According to the tutorials bandwidth analysis can be performed in 2 ways. 1.knc-cutom analysis (from core) 2. knc-bandwidth (just uncore)
I would like to do it the first way using the formula and I have certain doubts for the same.
|Read bandwidth (bytes/clock)||(L2_DATA_READ_MISS_MEM_FILL + L2_DATA_WRITE_MISS_MEM_FILL + HWP_L2MISS) * 64 / CPU_CLK_UNHALTED|
|Write bandwidth (bytes/clock)||(L2_VICTIM_REQ_WITH_DATA + SNP_HITM_L2) * 64 / CPU_CLK_UNHALTED|
I run my multi-threaded application from a script which does some environment setting before calling the application.
amplxe-cl -collect-with runsa-knc -knob event-config=CPU_CLK_UNHALTED:sa=10000, (other events with their sampling frequency) -- ssh mic0 "./script.sh"
Q1: Is this the statistics of the script or of all the process running while collecting statistics? How can I determine these statistics of the application which my script started?
I get the event summery like this
Hardware Event Type Hardware Event Count:Self Hardware Event Sample Count:Self Events Per Sample
----------------------------- ------------------------- -------------------------------- -----------------
HWP_L2MISS 91000 13 1000
CPU_CLK_UNHALTED 49840000 712 10000
L2_DATA_READ_MISS_CACHE_FILL 336000 48 1000
L2_DATA_READ_MISS_MEM_FILL 714000 102 1000
L2_DATA_WRITE_MISS_CACHE_FILL 0 0 1000
L2_DATA_WRITE_MISS_MEM_FILL 0 0 1000
L2_VICTIM_REQ_WITH_DATA 0 0 1000
SNP_HITM_L2 0 0 1000
then I see my result using
amplxe-cl -report hw-events -format=csv -csv-delimiter=comma -report-output=output.csv -show-as=sample -r /home//bandwidth2/ -call-stack-mode=user-only -cumulative-threshold-percent=loop -group-by=process
Q2: Again is this giving the statistics of the script? As they are very different from the summary. How can i get the statistics of just the application am interested in which was spawned by the script?

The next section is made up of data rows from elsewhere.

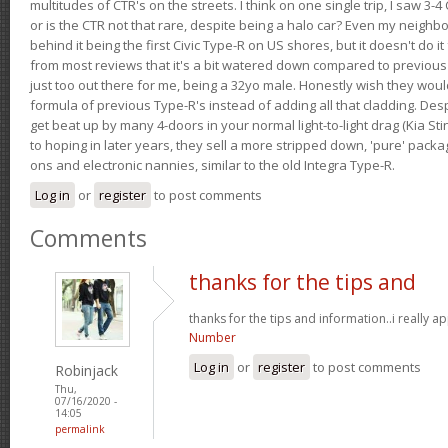
multitudes of CTR's on the streets. I think on one single trip, I saw 3-4 
or is the CTR not that rare, despite being a halo car? Even my neighbo
behind it being the first Civic Type-R on US shores, but it doesn't do it
from most reviews that it's a bit watered down compared to previous 
just too out there for me, being a 32yo male. Honestly wish they woul
formula of previous Type-R's instead of adding all that cladding. Despit
get beat up by many 4-doors in your normal light-to-light drag (Kia St
to hoping in later years, they sell a more stripped down, 'pure' pack
ons and electronic nannies, similar to the old Integra Type-R.
Log in
or
register
to post comments
Comments
thanks for the tips and
thanks for the tips and information..i really ap
Number
Log in
or
register
to post comments
Robinjack
Thu,
07/16/2020 -
14:05
permalink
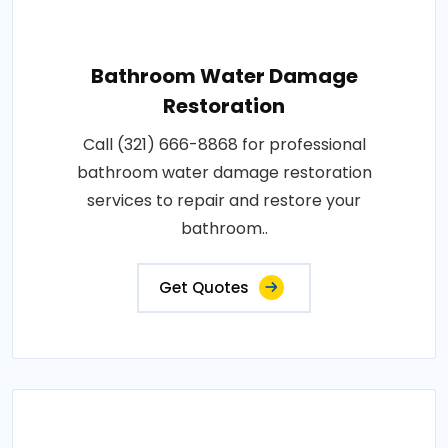
Bathroom Water Damage
Restoration
Call (321) 666-8868 for professional
bathroom water damage restoration
services to repair and restore your
bathroom..
Get Quotes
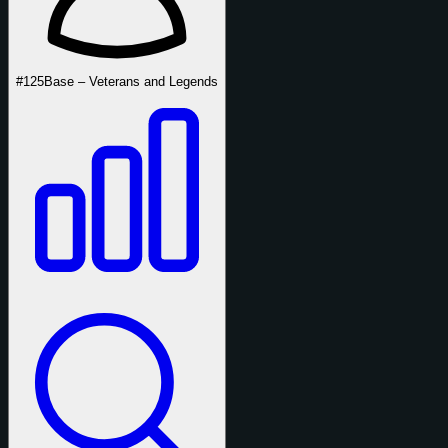
#125
Base – Veterans and Legends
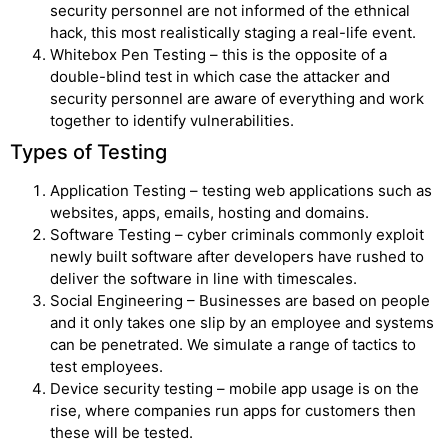
security personnel are not informed of the ethnical
hack, this most realistically staging a real-life event.
Whitebox Pen Testing – this is the opposite of a
double-blind test in which case the attacker and
security personnel are aware of everything and work
together to identify vulnerabilities.
Types of Testing
Application Testing – testing web applications such as
websites, apps, emails, hosting and domains.
Software Testing – cyber criminals commonly exploit
newly built software after developers have rushed to
deliver the software in line with timescales.
Social Engineering – Businesses are based on people
and it only takes one slip by an employee and systems
can be penetrated. We simulate a range of tactics to
test employees.
Device security testing – mobile app usage is on the
rise, where companies run apps for customers then
these will be tested.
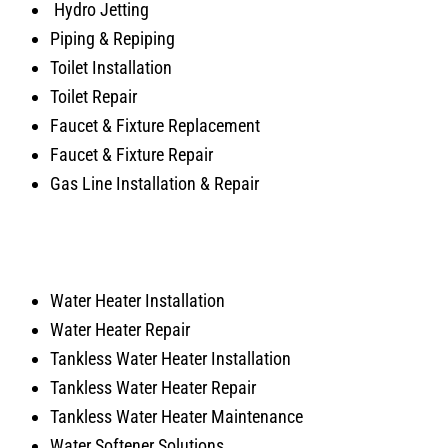
Hydro Jetting
Piping & Repiping
Toilet Installation
Toilet Repair
Faucet & Fixture Replacement
Faucet & Fixture Repair
Gas Line Installation & Repair
Water Heater Installation
Water Heater Repair
Tankless Water Heater Installation
Tankless Water Heater Repair
Tankless Water Heater Maintenance
Water Softener Solutions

Q3: As I have collected the samples with certain number of events (sa:1000) when i calculate the bandwidth I should multiply the Hardware Event Sample Count:L2_DATA_WRITE_MISS_MEM_FILL:Self with the "sa" value to get the correct bandwidth value?
Q4: While collecting there is a parameter "cpu-mask". If i set it to 0 does it mean it will monitor the hw-events only in core 0? if i set it to "all" then it monitors all 240 cores? If so, wont my statistics be wrong with the information form applications other than my multi-threaded application? I would like to know how to use this parameter.
I do not know how it is implemented on Xeon Phi,but on Intel CPUs performance counters are not pinned to specific OS thread although they can be set to track user or kernel mode activity.For example when you are measuring performance of some application(process) then OS scheduler decides to swap out your thread which is currently monitored and the other unrelated thread is scheduled to run on the same core so in such a situation performance counter will record events generated by different process.You can set affinity to specific core and run set your thread's priority to very high in order to prevent swapping out.Still it is related to Windows and to general purpose CPU.It is the job of VTune to resolve addresses(tracking IP ) of currently executing thread.